- WHAT IS REQUIRED
Reproduce exactly, from the data that follows, the line with "62: (673, 916)", the line with "95: (594, 636)", and every line that lies between them.

- RECORDS FOR PROCESSING

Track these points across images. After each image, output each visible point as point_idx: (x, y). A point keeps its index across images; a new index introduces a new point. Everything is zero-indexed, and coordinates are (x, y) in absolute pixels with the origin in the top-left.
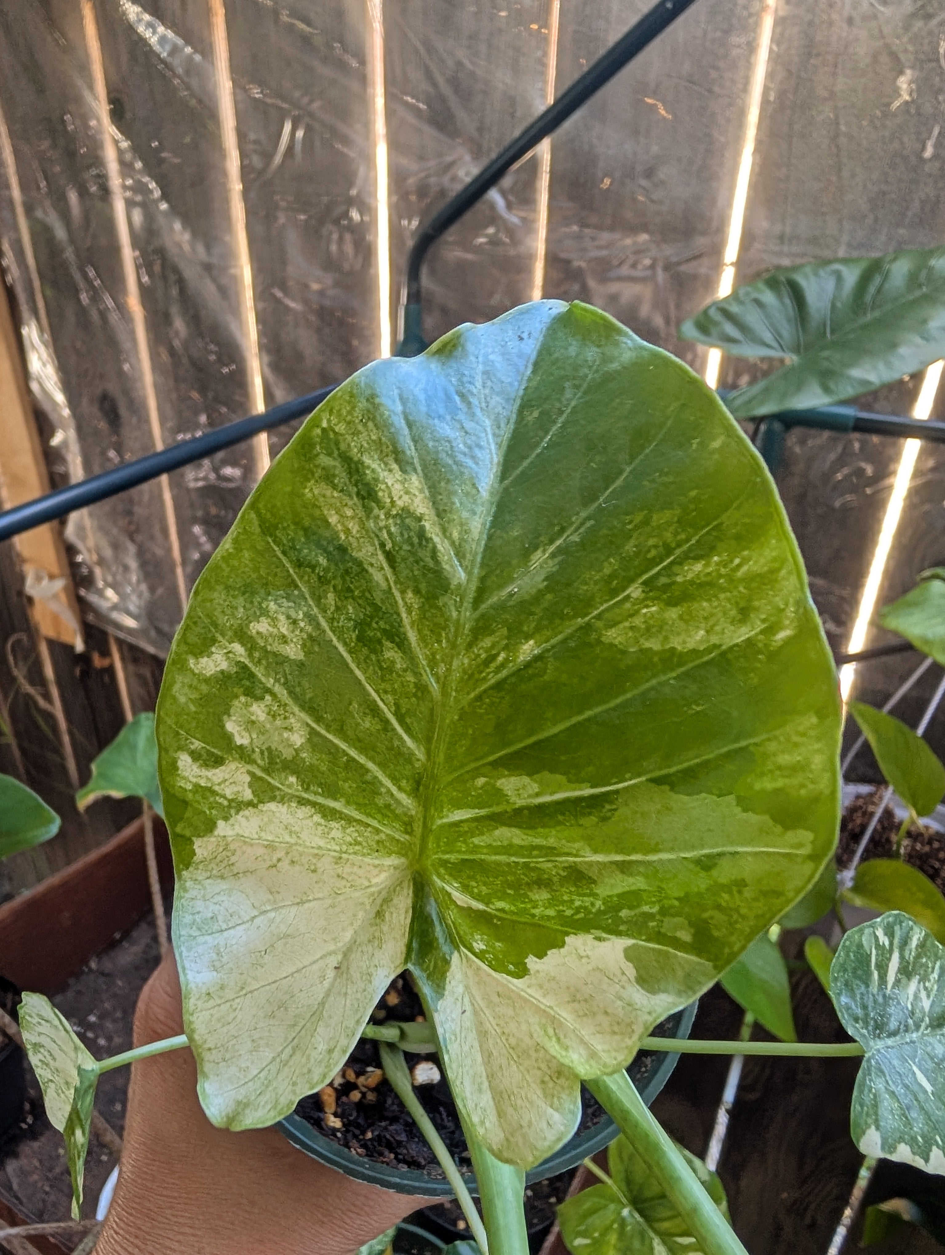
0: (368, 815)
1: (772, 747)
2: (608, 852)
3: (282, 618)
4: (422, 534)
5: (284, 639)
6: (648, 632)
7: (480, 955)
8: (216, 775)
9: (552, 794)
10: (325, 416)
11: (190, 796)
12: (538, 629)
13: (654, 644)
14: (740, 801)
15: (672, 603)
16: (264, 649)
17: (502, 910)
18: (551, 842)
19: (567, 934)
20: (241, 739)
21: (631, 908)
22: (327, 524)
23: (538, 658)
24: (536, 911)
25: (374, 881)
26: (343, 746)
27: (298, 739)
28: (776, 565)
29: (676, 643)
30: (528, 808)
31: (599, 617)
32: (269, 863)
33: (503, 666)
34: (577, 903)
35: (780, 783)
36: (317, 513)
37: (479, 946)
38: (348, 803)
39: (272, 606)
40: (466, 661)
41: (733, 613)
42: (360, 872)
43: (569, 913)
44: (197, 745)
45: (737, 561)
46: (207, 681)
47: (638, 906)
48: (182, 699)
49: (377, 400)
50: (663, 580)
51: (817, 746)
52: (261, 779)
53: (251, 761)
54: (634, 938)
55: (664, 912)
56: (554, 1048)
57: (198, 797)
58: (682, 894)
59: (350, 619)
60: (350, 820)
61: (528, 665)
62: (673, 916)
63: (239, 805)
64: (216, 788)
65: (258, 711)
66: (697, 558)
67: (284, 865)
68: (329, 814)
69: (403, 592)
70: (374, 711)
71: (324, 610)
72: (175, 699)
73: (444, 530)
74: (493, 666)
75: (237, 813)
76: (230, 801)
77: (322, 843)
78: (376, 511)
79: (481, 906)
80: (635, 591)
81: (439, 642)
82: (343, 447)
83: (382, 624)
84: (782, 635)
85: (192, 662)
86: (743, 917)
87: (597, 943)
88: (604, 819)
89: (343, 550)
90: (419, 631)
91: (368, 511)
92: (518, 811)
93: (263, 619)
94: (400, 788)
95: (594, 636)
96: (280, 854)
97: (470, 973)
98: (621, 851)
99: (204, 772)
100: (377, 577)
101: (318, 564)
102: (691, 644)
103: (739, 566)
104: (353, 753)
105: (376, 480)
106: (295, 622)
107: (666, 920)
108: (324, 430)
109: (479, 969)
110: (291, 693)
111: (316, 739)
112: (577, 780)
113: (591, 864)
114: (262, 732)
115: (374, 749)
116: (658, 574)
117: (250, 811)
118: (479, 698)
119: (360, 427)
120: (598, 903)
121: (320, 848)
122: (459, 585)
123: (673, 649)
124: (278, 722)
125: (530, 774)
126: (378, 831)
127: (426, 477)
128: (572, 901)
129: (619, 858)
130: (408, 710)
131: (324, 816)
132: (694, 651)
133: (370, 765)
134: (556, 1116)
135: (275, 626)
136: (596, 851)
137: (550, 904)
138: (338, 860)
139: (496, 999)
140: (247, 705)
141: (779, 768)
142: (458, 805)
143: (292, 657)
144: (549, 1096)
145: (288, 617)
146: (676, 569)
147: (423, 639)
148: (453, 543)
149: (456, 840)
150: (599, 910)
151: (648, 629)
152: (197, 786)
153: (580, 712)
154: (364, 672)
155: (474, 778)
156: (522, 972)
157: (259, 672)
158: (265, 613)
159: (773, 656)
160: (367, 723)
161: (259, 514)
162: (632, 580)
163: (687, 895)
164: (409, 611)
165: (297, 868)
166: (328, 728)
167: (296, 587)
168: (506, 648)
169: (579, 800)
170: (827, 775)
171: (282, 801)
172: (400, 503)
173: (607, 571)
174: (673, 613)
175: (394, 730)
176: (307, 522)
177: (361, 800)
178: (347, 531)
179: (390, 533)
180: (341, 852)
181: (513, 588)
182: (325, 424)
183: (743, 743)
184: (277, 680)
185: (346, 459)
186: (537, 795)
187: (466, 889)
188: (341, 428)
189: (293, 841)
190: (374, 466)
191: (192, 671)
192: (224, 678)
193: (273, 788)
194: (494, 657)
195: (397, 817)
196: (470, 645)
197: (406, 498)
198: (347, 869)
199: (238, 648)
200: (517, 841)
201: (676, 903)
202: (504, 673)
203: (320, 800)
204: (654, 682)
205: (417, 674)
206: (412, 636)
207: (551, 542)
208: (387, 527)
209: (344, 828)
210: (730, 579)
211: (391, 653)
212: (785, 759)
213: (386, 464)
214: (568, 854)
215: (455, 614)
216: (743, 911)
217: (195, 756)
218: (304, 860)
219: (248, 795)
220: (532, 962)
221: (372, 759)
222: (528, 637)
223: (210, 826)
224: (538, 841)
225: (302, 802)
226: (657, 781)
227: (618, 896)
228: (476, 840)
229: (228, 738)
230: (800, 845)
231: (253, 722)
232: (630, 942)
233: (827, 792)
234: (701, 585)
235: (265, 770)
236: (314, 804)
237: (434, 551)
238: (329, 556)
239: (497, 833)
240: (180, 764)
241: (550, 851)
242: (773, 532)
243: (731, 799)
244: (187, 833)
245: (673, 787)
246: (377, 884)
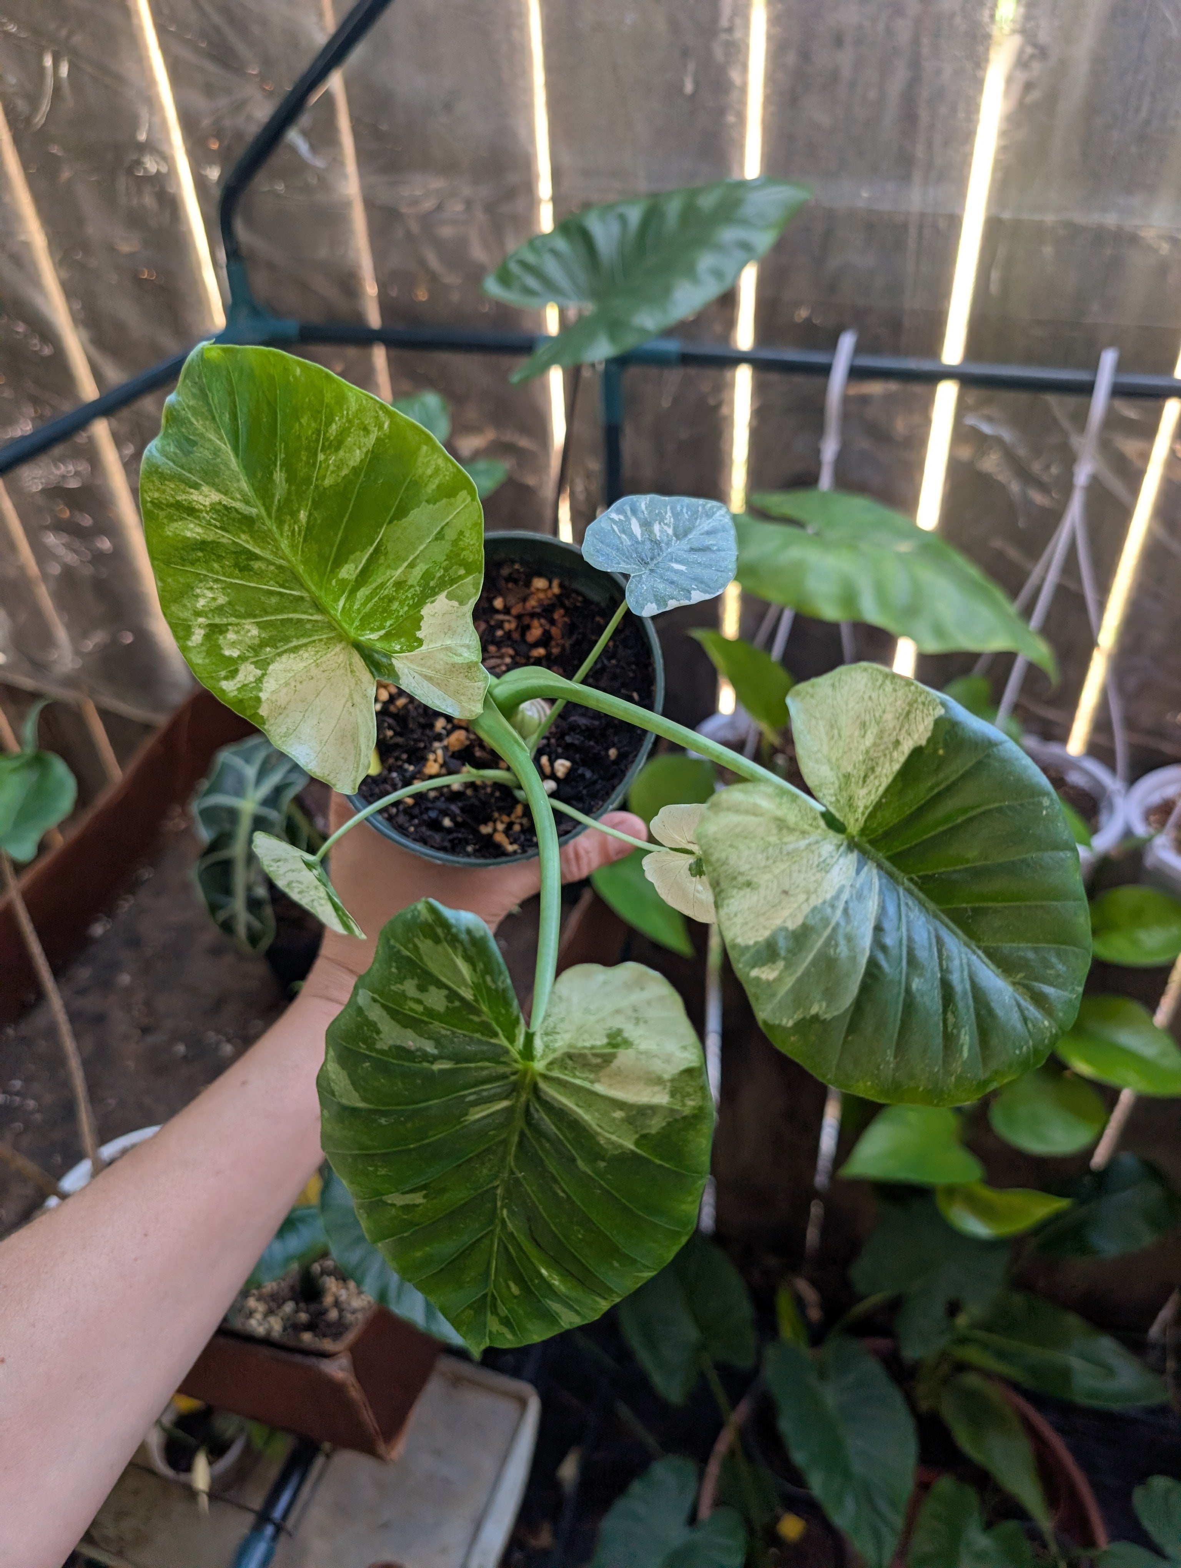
0: (310, 636)
1: (420, 471)
2: (401, 565)
3: (206, 591)
4: (225, 507)
5: (214, 599)
6: (339, 468)
7: (402, 651)
8: (240, 677)
9: (361, 562)
10: (145, 495)
11: (240, 696)
12: (300, 505)
13: (345, 472)
14: (428, 502)
15: (338, 449)
16: (211, 610)
17: (391, 625)
18: (379, 581)
19: (419, 611)
20: (235, 653)
21: (432, 579)
22: (188, 538)
23: (310, 515)
24: (401, 614)
25: (339, 661)
26: (273, 618)
27: (255, 632)
28: (359, 402)
29: (352, 463)
30: (358, 576)
31: (317, 480)
32: (293, 692)
33: (300, 531)
34: (410, 595)
35: (437, 481)
36: (180, 538)
37: (398, 648)
38: (298, 638)
39: (198, 591)
40: (286, 542)
41: (362, 433)
42: (330, 662)
43: (411, 602)
44: (223, 673)
45: (345, 412)
46: (202, 645)
47: (434, 577)
48: (200, 661)
49: (160, 470)
50: (327, 444)
51: (435, 457)
52: (258, 661)
53: (247, 659)
54: (444, 590)
55: (446, 570)
56: (457, 660)
57: (243, 693)
58: (445, 557)
59: (230, 567)
60: (305, 645)
61: (308, 523)
62: (451, 568)
63: (259, 680)
64: (246, 682)
65: (231, 636)
66: (330, 424)
67: (299, 686)
68: (295, 650)
69: (239, 538)
70: (271, 593)
71: (217, 573)
72: (198, 664)
73: (232, 498)
74: (296, 534)
75: (262, 683)
76: (255, 682)
77: (304, 664)
78: (201, 515)
79: (382, 632)
80: (321, 457)
81: (269, 544)
82: (164, 502)
83: (243, 557)
84: (386, 426)
85: (190, 644)
86: (474, 545)
87: (434, 604)
88: (386, 554)
89: (203, 542)
90: (259, 546)
91: (198, 518)
92: (356, 580)
93: (200, 599)
94: (311, 615)
95: (321, 488)
96: (293, 684)
97: (405, 661)
98: (404, 561)
99: (236, 681)
100: (224, 541)
101: (200, 557)
102: (358, 460)
103: (347, 414)
104: (279, 617)
105: (190, 503)
106: (211, 589)
107: (450, 571)
108: (151, 502)
109: (406, 657)
110: (236, 617)
111: (262, 625)
112: (364, 549)
113: (399, 576)
114: (240, 642)
115: (285, 608)
116: (323, 443)
117: (266, 679)
118: (303, 551)
119: (164, 487)
120: (418, 588)
121: (305, 667)
122: (257, 515)
123: (353, 467)
124: (242, 633)
125: (346, 563)
126: (321, 640)
127: (207, 483)
128: (407, 596)
129: (406, 564)
130: (283, 581)
131: (294, 652)
132: (361, 461)
133: (291, 616)
134: (480, 683)
135: (206, 597)
136: (396, 569)
137: (402, 604)
138: (317, 665)
139: (422, 662)
140: (225, 638)
141: (430, 477)
142: (336, 600)
143: (224, 602)
144: (472, 679)
145: (208, 589)
146: (328, 435)
147: (262, 548)
148: (240, 500)
149: (350, 615)
150: (421, 591)
151: (338, 467)
152: (239, 689)
153: (342, 522)
154: (254, 582)
155: (331, 584)
156: (420, 642)
157: (217, 621)
158: (197, 596)
159: (389, 437)
160: (274, 600)
161: (158, 559)
162: (316, 455)
163: (447, 556)
164: (248, 542)
165: (304, 683)
166: (261, 616)
167: (200, 574)
168: (295, 523)
169: (372, 555)
170: (449, 465)
171: (273, 662)
172: (207, 503)
173: (304, 458)
174: (341, 453)
175: (286, 594)
176: (180, 545)
177: (302, 633)
178: (198, 534)
179: (214, 519)
180: (315, 661)
181: (277, 498)
182: (149, 499)
183: (408, 480)
184: (227, 617)
185: (170, 505)
186: (356, 568)
187: (373, 630)
188: (156, 495)
189: (292, 674)
190: (184, 497)
191: (194, 647)
192: (207, 637)
193: (265, 660)
194: (293, 531)
195: (322, 628)
196: (282, 535)
197: (208, 499)
198: (324, 666)
199: (201, 620)
200: (367, 593)
201: (447, 562)
202: (303, 533)
203: (286, 647)
204: (358, 486)
205: (273, 564)
206: (257, 551)
207: (276, 465)
208: (212, 518)
209: (307, 651)
210: (350, 421)
211: (256, 565)
212: (429, 472)
213: (188, 493)
214: (389, 580)
215: (266, 528)
216: (472, 543)
217: (226, 678)
218: (304, 677)
219: (259, 672)
220: (419, 634)
221: (289, 613)
222: (298, 511)
223: (258, 700)
224: (374, 586)
225: (280, 655)
226: (391, 522)
227: (421, 578)
228: (355, 607)
229: (230, 659)
230: (464, 500)
231: (233, 642)
232: (445, 593)
233: (455, 470)
234: (341, 433)
235: (256, 656)
236: (285, 651)
237: (236, 510)
238: (202, 550)
239: (358, 597)
240: (224, 687)
241: (382, 585)
242: (346, 391)
243: (424, 503)
244: (253, 712)
245: (399, 519)
246: (342, 662)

- EXPECTED OUTPUT
62: (673, 916)
63: (239, 805)
64: (216, 788)
65: (258, 711)
66: (697, 558)
67: (284, 865)
68: (329, 814)
69: (403, 592)
70: (374, 711)
71: (324, 610)
72: (175, 699)
73: (444, 530)
74: (493, 666)
75: (237, 813)
76: (230, 801)
77: (322, 843)
78: (376, 511)
79: (481, 906)
80: (635, 591)
81: (439, 642)
82: (343, 447)
83: (382, 624)
84: (782, 635)
85: (192, 662)
86: (743, 917)
87: (597, 943)
88: (604, 819)
89: (343, 550)
90: (419, 631)
91: (368, 511)
92: (518, 811)
93: (263, 619)
94: (400, 788)
95: (594, 636)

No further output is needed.